§ **ENSEMBLE DE CONSIGNES**
**1.** Selon le récit sur le lac Baikal, combien de kilos de bagages Christian Durand apporte-t-il à Irkoutsk ?
**2.** Résumez en deux phrases le récit sur le lac Baikal.

Christian Durand est caméraman professionnel. Il présente ses films dans le cadre des programmes de "Connaissance du monde". Je suis sûr que vous connaissez tous ces affiches jaunes et or qui nous présentent les coins les plus reculés du monde depuis des dizaines d’années. Préparant un film sur la Russie, Christian m’a contacté pour que je lui organise son séjour sur le
lac Baikal. Je fais donc office de guide et d’assistant caméraman pour que vous puissiez sous peu découvrir le lac dans un cinéma de votre quartier ! C’est à quatre heures du matin qu’arrive l’avion de Moscou. Qu’il est dur de se lever ! Christian débarque en provenance de Moscou à Irkoutsk avec pas moins de cent-vingt kilos de bagages et rien de superflu : ses bagages personnels tenant dans un tout petit sac !

" Je fais donc office de guide et d’assistant caméraman pour que vous puissiez découvrir le lac dans un cinéma de votre quartier "

Il nous faut un minibus pour tout transporter vers mon appartement. Je découvre dès les premières secondes, qu'en plus, tout est fragile. Il faut éviter les vibrations et la chaleur. Il doit y avoir de la nitroglycérine dans ses bagages tant il faut les manier avec précaution. Le soir même de son arrivée nous montons dans le transsibérien en direction d’Oulan Oude, par miracle nous arrivons à caler tous ses bagages dans notre compartiment. Christian a une grande expérience des voyages. Il parcourt la planète depuis des années et ce n’est pas ces quelques malles qui vont l’inquiéter. Oulan Oude n’est pas notre destination finale mais un lieu de passage obligé pour nous rendre à Oust Bargouzin où nous attend le bateau du parc national qui doit nous embarquer vers les îles d’Ouchkany. Beau programme en prévision, nous
partons filmer les phoques du lac. Quoi de mieux dans un film documentaire que ces animaux se dorant au soleil du Baikal? C’est à six heures du matin que le train stoppe à Oulan Oude ; de là nous attrapons un "marche route" ou minibus à la gare routière. Coincé entre deux babouchkas, Christian s’endort épuisé par le transport et le décalage horaire. Pour qualifier les deux cents kilomètres de voie qui mènent à Oust Bargouzin, je crois que l’on peut parler de piste chaotique. La piste traverse la campagne, puis longe la côte du lac. La lumière est magnifique, Christian est étonné de découvrir une côte qui ressemble plus à la Corse qu’à l’image que l’on peut se faire de la Sibérie. La fin du trajet est odorante, une des babouchkas sent très fort des pieds. A tel point que des passagers du bus finissent les derniers kilomètres un mouchoir sur la figure. Elle est la seule à ne se rendre compte de rien. Le nez à la fenêtre nous survivons péniblement.

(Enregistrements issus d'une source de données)
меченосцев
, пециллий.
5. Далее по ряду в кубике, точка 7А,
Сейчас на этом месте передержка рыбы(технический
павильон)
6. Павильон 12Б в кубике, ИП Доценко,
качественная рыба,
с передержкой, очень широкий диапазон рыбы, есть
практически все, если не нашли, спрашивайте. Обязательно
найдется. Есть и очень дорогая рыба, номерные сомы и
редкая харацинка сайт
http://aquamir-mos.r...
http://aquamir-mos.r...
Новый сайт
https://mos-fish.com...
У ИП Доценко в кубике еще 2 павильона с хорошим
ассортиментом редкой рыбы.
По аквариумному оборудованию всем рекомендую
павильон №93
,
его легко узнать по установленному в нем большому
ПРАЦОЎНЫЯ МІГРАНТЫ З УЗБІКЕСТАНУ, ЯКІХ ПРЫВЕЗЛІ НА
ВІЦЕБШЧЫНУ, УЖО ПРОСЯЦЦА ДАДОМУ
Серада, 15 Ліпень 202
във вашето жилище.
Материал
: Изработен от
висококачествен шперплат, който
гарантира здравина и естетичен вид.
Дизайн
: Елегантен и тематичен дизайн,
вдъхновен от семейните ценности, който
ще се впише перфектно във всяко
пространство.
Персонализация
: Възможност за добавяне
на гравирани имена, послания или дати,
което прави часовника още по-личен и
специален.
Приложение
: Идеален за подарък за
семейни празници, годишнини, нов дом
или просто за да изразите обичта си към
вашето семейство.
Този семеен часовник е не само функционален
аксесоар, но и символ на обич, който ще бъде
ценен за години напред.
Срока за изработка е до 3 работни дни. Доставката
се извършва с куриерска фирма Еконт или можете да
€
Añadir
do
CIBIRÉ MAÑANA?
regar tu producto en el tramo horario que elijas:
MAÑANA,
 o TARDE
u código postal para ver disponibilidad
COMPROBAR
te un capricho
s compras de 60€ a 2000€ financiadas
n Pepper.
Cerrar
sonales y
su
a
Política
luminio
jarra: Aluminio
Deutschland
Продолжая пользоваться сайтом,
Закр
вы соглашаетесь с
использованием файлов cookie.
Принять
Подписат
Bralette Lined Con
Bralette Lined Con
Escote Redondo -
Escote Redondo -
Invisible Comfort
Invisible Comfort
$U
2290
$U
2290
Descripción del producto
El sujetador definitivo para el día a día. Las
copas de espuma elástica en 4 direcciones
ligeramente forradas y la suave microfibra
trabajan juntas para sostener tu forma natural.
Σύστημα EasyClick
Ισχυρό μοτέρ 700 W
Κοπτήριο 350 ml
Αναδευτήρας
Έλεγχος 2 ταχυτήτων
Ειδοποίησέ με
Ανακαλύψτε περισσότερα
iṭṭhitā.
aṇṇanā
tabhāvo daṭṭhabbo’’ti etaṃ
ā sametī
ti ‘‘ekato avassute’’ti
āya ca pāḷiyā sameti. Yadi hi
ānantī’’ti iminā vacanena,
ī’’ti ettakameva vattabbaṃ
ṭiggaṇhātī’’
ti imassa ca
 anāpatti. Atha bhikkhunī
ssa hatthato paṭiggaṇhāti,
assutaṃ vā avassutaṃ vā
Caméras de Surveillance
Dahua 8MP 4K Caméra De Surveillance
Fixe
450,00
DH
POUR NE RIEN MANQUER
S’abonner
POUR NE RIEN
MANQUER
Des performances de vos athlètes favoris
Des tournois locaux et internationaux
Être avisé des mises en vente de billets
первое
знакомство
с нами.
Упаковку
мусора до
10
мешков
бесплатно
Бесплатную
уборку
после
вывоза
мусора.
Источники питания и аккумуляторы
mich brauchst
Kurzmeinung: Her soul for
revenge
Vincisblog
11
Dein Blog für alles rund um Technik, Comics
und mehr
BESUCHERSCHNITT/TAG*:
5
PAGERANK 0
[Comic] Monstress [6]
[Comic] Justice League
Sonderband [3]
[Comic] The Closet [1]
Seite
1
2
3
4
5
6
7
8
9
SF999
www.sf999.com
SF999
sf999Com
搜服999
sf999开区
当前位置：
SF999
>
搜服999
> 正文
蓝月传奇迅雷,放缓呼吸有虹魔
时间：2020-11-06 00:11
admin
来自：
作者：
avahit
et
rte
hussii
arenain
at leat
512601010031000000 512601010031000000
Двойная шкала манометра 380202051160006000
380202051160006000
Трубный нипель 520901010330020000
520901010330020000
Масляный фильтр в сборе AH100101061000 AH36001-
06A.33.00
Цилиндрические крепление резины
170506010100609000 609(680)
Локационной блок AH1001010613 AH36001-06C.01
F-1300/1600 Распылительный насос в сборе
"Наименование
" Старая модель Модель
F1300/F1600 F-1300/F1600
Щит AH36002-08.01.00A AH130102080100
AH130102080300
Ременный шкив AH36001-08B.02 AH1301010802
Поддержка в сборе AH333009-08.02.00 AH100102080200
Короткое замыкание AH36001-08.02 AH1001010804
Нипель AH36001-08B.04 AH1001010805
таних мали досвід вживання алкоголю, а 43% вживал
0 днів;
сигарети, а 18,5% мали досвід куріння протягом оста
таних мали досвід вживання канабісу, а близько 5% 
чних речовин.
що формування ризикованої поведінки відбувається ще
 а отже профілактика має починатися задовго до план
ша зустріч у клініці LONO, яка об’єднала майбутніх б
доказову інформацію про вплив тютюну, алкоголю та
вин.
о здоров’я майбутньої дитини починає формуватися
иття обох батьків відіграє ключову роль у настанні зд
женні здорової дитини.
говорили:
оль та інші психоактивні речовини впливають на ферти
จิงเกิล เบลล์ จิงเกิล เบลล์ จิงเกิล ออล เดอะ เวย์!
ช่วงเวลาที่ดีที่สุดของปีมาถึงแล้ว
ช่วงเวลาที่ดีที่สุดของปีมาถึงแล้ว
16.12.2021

§ **RÉPONSES PAR CONSIGNE**
**1.** Cent-vingt kilos.

**2.** Christian Durand, caméraman professionnel qui prépare un film sur la Russie pour les programmes de « Connaissance du monde », arrive à Irkoutsk avec cent-vingt kilos de matériel fragile. Il se rend en transsibérien jusqu'à Oulan Oude, puis en minibus par une piste chaotique jusqu'à Oust Bargouzin, d'où le bateau du parc national doit l'emmener filmer les phoques aux îles d'Ouchkany, et il découvre en chemin une côte qui ressemble davantage à la Corse qu'à l'idée que l'on se fait de la Sibérie.